Low-degree Outcomes and Clustered Designs: A Combined Approach for Causal Inference under Interference

Authors: Samir Khan, Johan Ugander, Matthew Eichhorn, Christina Lee Yu,

Presenting Author: Matthew Eichhorn*

One line of work in causal inference under interference develops estimators that are low variance under parametric outcome models; another develops experimental designs that reduce variance under assumptions on the interference graph. Recent work on low-degree outcome models and pseudoinverse (PI) estimators exemplifies the former, while work on graph cluster randomization exemplifies the latter. In this work, we explore the intersection of these two by studying the interplay between low-degree models and clustered designs.

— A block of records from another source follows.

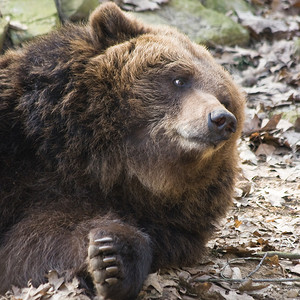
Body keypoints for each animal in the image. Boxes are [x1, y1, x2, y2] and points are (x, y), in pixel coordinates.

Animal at [0, 2, 245, 300]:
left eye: (225, 98)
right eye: (179, 79)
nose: (222, 119)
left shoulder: (156, 218)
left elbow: (35, 245)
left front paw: (112, 258)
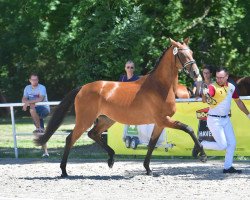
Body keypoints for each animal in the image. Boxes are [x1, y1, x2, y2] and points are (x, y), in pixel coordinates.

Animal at [35, 38, 207, 177]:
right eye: (182, 55)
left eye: (191, 52)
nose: (195, 73)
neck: (160, 87)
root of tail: (83, 87)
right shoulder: (163, 120)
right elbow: (189, 129)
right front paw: (201, 154)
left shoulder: (160, 122)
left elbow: (152, 144)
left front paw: (148, 169)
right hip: (85, 120)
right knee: (71, 138)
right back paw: (64, 171)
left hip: (106, 120)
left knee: (93, 134)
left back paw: (111, 158)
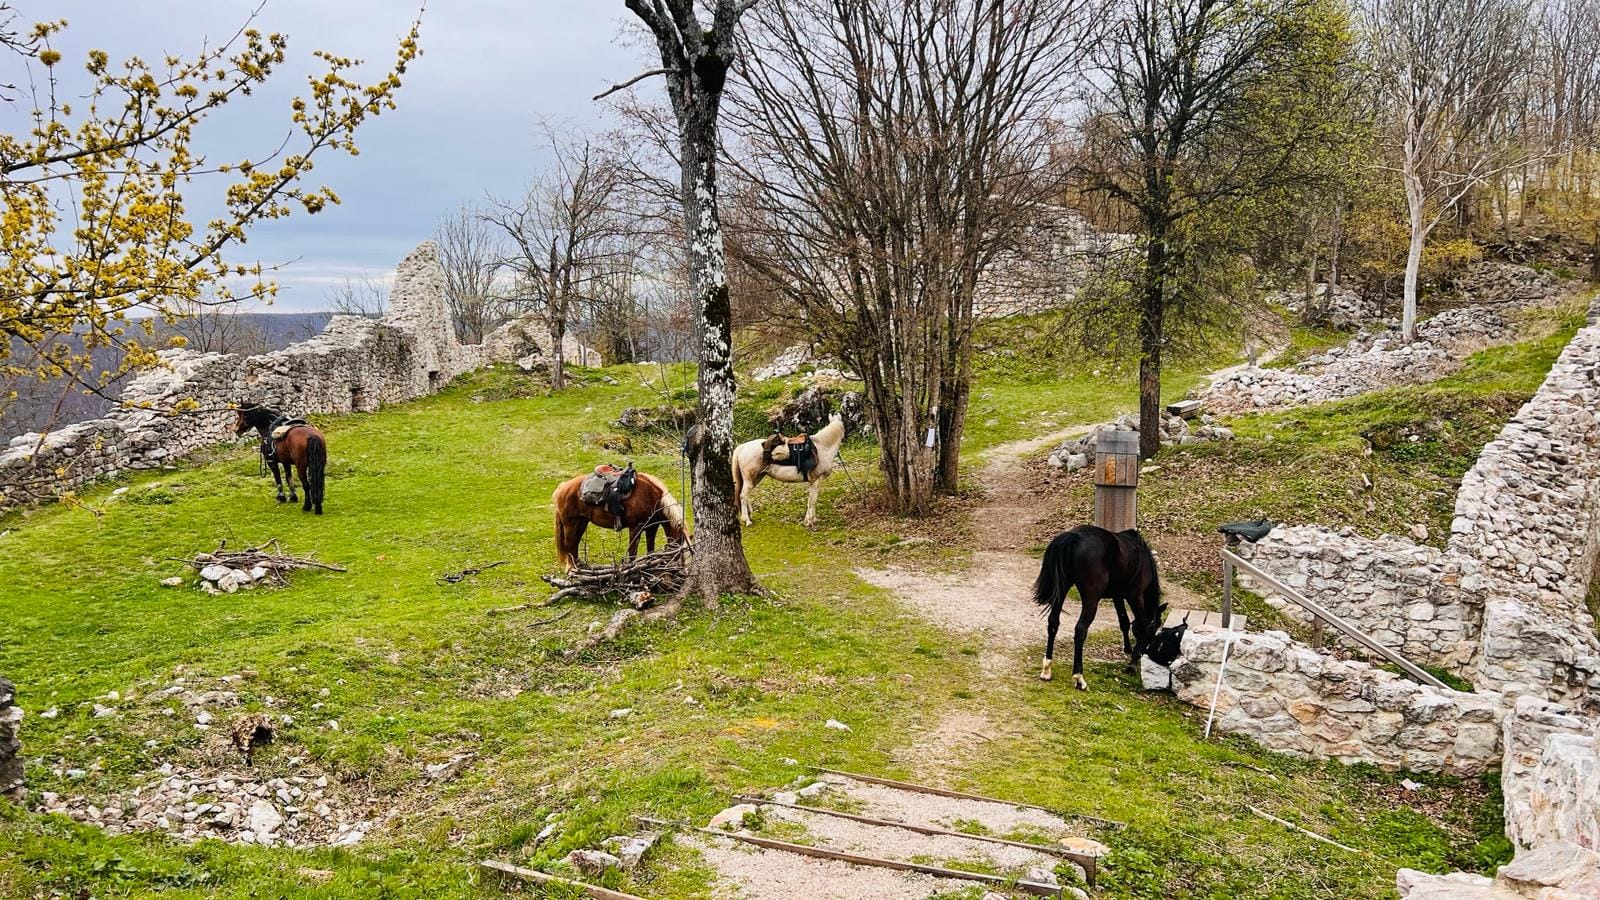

We extend the analysis of PI estimators for low-degree models beyond Bernoulli designs, characterizing unbiasedness and giving variance bounds. For clustered designs, we show that the variance of the PI estimator scales like the minimum of the variance bound guaranteed by either cluster randomization or low-degree modeling on their own. Thus, the PI estimator has consistently less variance than the Horvitz-Thompson (HT) estimator when the clustering is fixed, a fact we verify empirically.

In contrast, for randomized clustered designs, which were based on the variance structure of the HT estimator, we find that the PI estimator may have higher variance than the HT estimator. Thus the PI estimator is appropriate when using clustered designs, but not necessarily when using randomized clustered designs; as such our results provide initial answers to open questions about the alignment between design and estimator in causal inference under interference.